DIRECTIONS FOR THIS TASK →
Find each line in the data below that contains the string "anything", and copy those lines.

[Start DATA SUPPLIED]

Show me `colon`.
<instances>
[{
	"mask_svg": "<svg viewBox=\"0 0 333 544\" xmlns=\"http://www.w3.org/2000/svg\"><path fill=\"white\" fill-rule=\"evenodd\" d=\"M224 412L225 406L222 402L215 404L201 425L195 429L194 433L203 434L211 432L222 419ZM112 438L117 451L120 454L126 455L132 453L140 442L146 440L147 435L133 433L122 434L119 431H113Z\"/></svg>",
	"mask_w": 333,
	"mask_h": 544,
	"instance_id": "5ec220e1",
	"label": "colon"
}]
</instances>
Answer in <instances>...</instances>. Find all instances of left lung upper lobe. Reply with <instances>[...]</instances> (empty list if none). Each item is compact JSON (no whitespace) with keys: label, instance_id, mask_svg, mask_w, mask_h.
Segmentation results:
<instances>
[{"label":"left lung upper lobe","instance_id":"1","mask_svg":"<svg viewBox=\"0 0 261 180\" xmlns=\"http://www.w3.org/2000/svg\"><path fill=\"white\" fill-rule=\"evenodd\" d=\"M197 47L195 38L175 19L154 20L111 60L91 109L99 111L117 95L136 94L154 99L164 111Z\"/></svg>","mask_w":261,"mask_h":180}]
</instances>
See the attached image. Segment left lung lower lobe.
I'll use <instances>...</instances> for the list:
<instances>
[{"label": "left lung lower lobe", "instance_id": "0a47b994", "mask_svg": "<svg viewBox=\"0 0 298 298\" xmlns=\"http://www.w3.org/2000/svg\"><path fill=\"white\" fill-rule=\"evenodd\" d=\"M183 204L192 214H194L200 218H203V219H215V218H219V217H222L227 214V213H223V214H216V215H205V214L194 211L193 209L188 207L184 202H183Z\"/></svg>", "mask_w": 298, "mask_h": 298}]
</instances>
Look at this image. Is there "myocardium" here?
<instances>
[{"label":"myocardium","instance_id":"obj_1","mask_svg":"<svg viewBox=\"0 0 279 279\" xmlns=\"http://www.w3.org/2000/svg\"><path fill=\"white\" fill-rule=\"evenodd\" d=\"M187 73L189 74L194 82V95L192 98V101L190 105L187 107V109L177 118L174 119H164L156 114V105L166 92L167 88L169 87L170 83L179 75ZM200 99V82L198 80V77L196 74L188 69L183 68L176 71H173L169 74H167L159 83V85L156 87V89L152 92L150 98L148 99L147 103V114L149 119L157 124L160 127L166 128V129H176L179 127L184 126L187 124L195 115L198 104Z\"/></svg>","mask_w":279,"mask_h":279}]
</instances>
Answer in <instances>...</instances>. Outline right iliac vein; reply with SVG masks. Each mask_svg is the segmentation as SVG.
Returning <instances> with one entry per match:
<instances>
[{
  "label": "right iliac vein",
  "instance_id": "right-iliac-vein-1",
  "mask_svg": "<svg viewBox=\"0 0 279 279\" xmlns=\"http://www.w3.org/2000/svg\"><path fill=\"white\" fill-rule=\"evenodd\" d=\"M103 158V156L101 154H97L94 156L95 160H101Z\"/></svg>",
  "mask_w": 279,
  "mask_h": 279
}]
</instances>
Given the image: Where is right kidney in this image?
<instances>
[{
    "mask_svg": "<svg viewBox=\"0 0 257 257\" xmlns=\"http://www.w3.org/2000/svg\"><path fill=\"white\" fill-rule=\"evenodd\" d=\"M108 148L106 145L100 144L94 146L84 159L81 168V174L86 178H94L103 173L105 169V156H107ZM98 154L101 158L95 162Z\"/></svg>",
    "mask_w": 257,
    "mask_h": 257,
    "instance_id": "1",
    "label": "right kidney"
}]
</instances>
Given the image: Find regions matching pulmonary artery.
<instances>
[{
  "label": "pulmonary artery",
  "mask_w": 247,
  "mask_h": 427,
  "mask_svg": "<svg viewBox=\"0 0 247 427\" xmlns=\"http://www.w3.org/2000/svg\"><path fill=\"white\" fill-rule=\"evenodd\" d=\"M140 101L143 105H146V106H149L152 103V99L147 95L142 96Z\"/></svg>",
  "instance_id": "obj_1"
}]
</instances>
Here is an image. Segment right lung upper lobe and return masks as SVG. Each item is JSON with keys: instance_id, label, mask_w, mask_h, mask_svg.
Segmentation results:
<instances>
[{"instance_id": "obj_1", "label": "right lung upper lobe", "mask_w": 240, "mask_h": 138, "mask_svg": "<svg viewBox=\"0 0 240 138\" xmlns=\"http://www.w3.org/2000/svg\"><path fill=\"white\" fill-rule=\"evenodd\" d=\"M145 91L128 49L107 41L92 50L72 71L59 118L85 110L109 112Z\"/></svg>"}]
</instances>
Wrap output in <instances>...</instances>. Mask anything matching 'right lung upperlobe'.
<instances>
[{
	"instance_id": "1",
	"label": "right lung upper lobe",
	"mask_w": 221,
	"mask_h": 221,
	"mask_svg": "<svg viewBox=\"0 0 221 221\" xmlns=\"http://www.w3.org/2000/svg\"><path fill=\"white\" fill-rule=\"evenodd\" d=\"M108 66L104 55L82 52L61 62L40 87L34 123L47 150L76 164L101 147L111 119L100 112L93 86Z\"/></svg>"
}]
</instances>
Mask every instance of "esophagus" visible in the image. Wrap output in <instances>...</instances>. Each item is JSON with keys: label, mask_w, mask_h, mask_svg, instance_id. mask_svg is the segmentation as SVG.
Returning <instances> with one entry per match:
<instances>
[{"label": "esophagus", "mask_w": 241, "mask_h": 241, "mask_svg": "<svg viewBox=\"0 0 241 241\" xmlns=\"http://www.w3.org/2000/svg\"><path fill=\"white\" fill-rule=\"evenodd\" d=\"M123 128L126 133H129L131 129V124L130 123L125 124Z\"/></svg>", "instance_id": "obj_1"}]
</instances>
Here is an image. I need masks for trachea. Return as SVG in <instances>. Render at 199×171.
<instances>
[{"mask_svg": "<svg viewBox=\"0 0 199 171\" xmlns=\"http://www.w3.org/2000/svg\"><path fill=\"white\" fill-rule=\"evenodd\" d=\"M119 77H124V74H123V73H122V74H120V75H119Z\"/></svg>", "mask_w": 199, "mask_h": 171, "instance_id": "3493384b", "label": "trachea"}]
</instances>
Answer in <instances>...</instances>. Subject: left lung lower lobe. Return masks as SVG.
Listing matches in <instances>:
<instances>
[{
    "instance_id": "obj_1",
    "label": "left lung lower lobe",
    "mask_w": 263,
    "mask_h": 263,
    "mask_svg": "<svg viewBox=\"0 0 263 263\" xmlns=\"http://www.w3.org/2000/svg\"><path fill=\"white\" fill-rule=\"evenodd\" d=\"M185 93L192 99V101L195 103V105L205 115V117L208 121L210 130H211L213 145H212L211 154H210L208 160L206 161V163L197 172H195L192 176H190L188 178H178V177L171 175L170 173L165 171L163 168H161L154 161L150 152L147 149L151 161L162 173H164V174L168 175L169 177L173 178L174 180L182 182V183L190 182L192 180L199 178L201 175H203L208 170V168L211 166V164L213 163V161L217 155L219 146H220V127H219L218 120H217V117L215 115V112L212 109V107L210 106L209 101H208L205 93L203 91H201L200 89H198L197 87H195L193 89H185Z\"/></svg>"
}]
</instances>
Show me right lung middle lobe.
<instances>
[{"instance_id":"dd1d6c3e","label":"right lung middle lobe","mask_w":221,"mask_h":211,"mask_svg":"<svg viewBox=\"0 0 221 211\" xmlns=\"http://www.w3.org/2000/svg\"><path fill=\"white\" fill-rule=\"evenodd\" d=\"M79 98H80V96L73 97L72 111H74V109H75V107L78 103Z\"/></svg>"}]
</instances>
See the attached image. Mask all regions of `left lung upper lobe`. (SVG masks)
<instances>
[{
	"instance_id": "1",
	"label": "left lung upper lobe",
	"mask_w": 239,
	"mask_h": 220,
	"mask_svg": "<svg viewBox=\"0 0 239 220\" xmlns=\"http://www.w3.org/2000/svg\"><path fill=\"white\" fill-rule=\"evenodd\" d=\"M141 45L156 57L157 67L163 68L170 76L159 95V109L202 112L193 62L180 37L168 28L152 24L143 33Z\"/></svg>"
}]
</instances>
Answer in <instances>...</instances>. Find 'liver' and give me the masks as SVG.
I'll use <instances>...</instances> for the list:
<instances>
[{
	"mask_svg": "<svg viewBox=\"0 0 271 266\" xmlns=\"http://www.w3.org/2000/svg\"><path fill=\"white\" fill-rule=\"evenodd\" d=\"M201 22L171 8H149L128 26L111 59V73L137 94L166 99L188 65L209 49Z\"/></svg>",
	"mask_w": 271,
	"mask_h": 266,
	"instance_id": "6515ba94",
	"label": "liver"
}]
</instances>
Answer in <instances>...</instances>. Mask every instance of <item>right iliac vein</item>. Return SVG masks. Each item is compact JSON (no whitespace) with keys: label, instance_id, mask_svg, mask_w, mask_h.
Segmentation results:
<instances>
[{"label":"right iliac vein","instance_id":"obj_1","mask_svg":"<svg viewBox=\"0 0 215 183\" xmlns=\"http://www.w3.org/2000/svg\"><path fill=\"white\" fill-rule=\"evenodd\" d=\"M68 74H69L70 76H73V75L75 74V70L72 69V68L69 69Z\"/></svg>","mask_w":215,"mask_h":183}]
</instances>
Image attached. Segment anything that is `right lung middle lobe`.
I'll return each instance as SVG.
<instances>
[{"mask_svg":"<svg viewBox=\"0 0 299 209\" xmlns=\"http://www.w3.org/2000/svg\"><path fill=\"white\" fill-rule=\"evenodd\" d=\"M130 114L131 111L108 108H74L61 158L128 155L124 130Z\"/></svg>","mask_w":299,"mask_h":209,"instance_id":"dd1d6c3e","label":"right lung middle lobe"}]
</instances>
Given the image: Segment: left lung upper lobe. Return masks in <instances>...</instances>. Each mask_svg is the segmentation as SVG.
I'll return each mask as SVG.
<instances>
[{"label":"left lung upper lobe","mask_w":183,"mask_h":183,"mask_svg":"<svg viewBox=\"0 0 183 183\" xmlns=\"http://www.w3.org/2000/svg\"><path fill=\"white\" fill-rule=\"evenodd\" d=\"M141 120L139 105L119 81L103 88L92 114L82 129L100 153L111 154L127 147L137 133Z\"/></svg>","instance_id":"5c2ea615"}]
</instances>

[End DATA SUPPLIED]

THE REPLY →
Wrap output in <instances>...</instances>. Mask anything matching 'right lung upperlobe'.
Image attached. Segment anything that is `right lung middle lobe`.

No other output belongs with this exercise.